Well...that's a silly question, isn't it? The Bible, of course.

Then again, that's an easy answer because Dad Kapital is based upon a faulty premis to start with.

Yes, Das Kapital has several flaws. I count the failure to consider how new economic cycles are started by new technologies, thus keeping the educated working class employed at good salleries, at least untill lately.

What is your observed flawed premises?
 
What happens when there are no paid workers left? Who buys the consumer goods, and where does the revenue for capitalists come from when there is no work force earning wages?
 
What if the Bible and Das Kapital conflict? Which do you follow?

Well...that's a silly question, isn't it?

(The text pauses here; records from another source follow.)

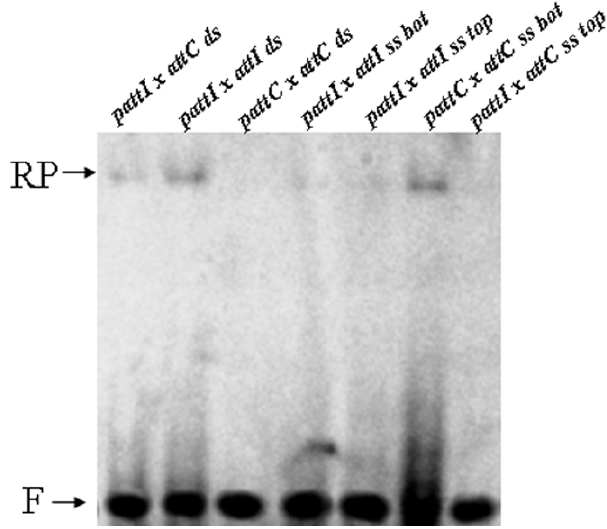
Figure 8. In vitro recombination catalyzed by wild type IntI1 in presence of double- or single-stranded substrates. Reactions were performed for 90 min in the presence of purified enzyme (5 pmoles), 0.1 pmoles of linear radiolabeled double-stranded (ds) or single- stranded (bottom strand: ss bot, or top strand: ss top) recombination sites attI1 or attC and 0.1 pmoles of pGEM-T- attI1 or pGEM-T- attC under standard conditions described in materials and methods section. Products were loaded on 1% agarose gel and autoradiographied. F: free recombination sites, RP: recombination products.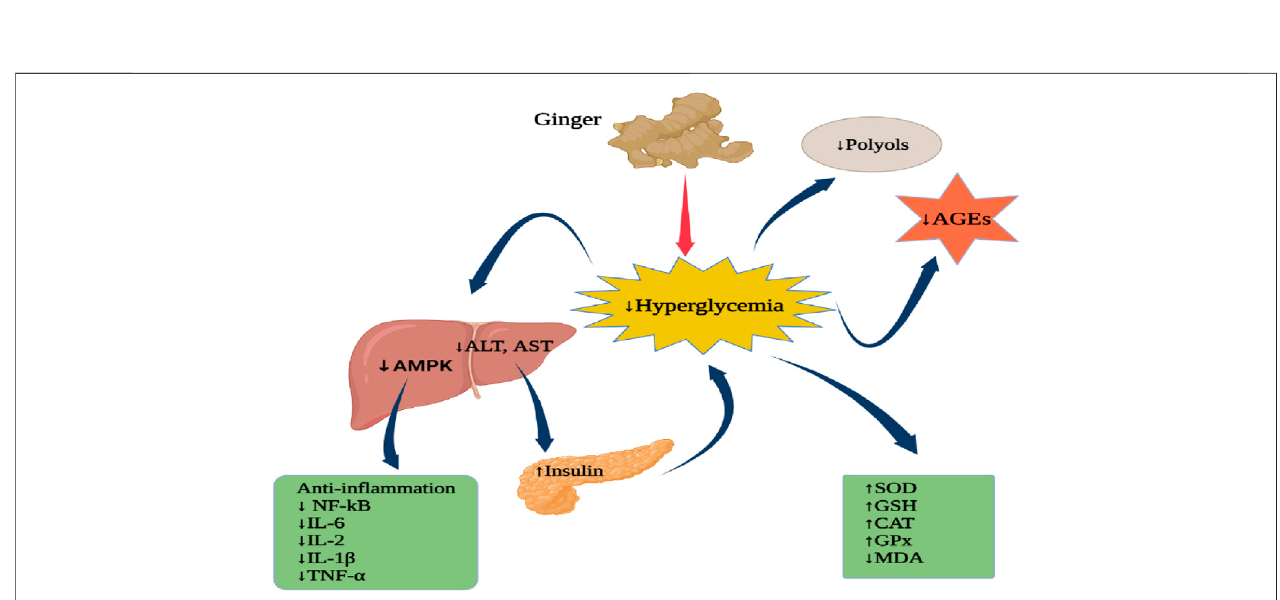
FIGURE 6 | Anti-diabetic actions of ginger. AMPK, Mitogen-activated protein kinase; ALT, Alanine aminotransferase; AST, Aspartate aminotransferase; AGEs, Advancedglycationend-products;NF-kB,nuclearfactorkappaB;IL-6,Interleukin-6;IL-2,Interleukin-2;IL-1 β ,Interleukin-1beta;TNF- α ,Tumournecrosisfactor-alpha; SOD, Superoxide dismutase; GSH, glutathione; CAT, Catalase;GPx, Glutathione peroxidase, MDA, Malondialdehyde. Figurewas created using BioRender.com by the authors.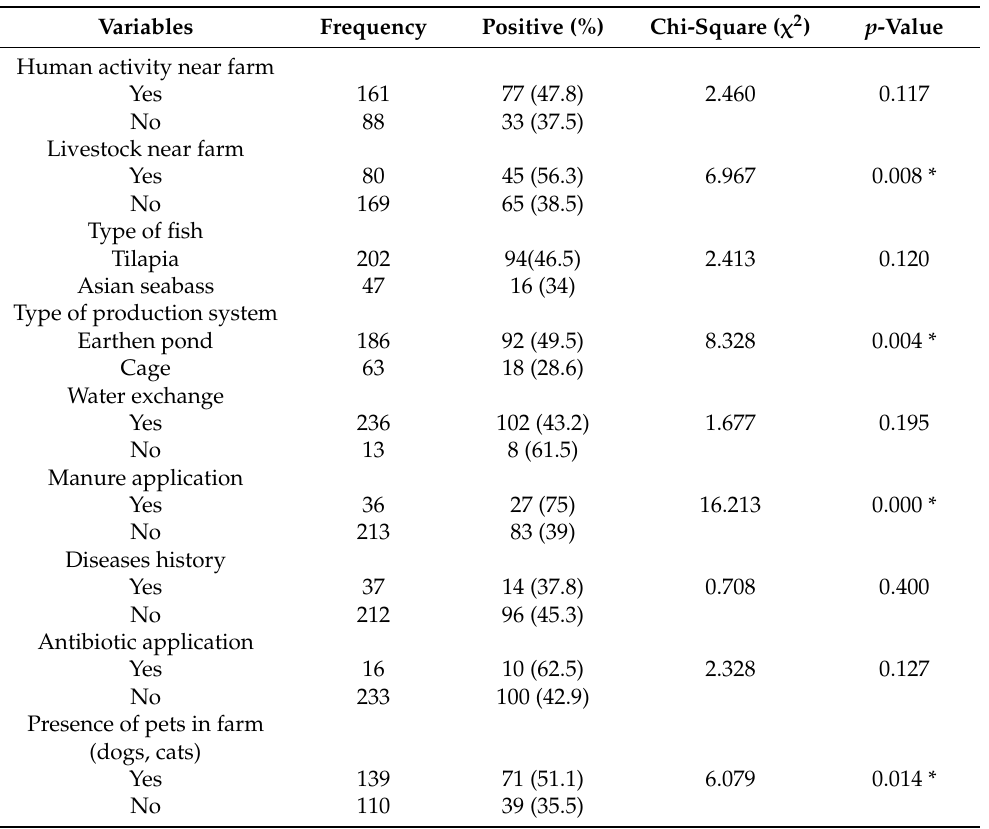
Table 1. Univariable analysis for risk factors associated with the growth of MDR E. coli in the aquaculture production systems ( n = 32) on the west coast of peninsular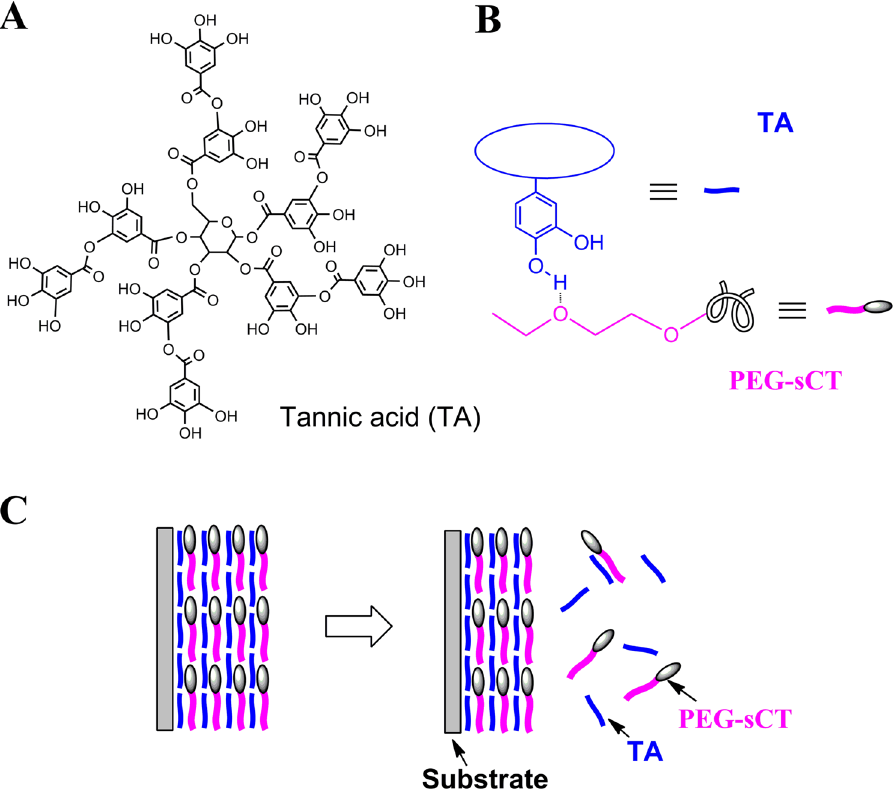
Figure 1. ( A ) Chemical structure of TA. ( B ) Hydrogen bonding between TA and PEG-sCT. ( C ) Release of PEG-sCT from the hydrogen-bonded PEG-sCT/TA film as a result of the gradual disintegration of the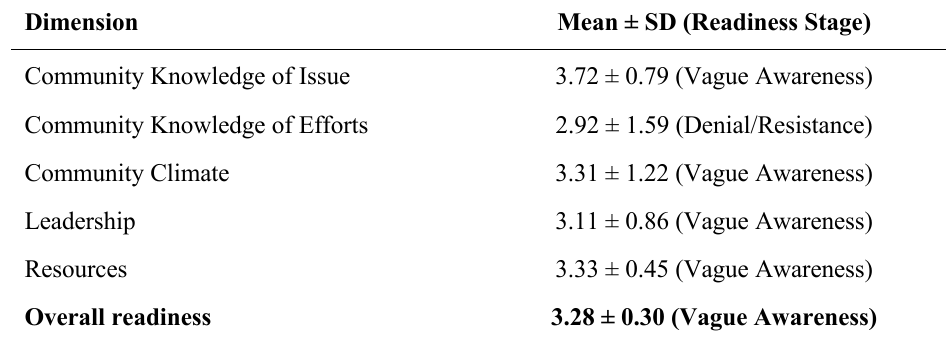
Table 3. Domain specific and overall community readiness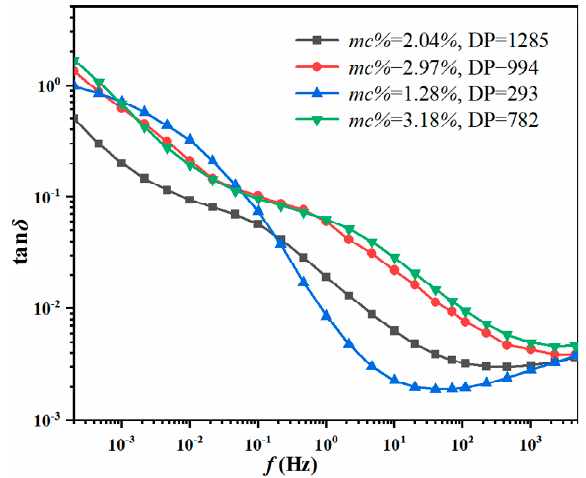
Figure 7. Tan δ curves of the lab samples.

The Bible, of course.

Then again, that's an easy answer because Dad Kapital is based upon a faulty premis to start with.

Yes, Das Kapital has several flaws. I count the failure to consider how new economic cycles are started by new technologies, thus keeping the educated working class employed at good salleries, at least untill lately.

What is your observed flawed premises?


I think it fails to account for human nature. Marx and Engel's seem to assume that man's better nature will arise when freed of competition and oppression, but I don't buy that notion at all.

Greed, avarice, lust, jealousy...those things don't just disappear in the Marxist utopia.
 
It's fairly well accepted that win/win scenarios far exceed win/lose or lose/win scenarios in terms of outcome and efficiency--and yet, we adhere to an economic system that is solidly rooted in win/lose philosophies.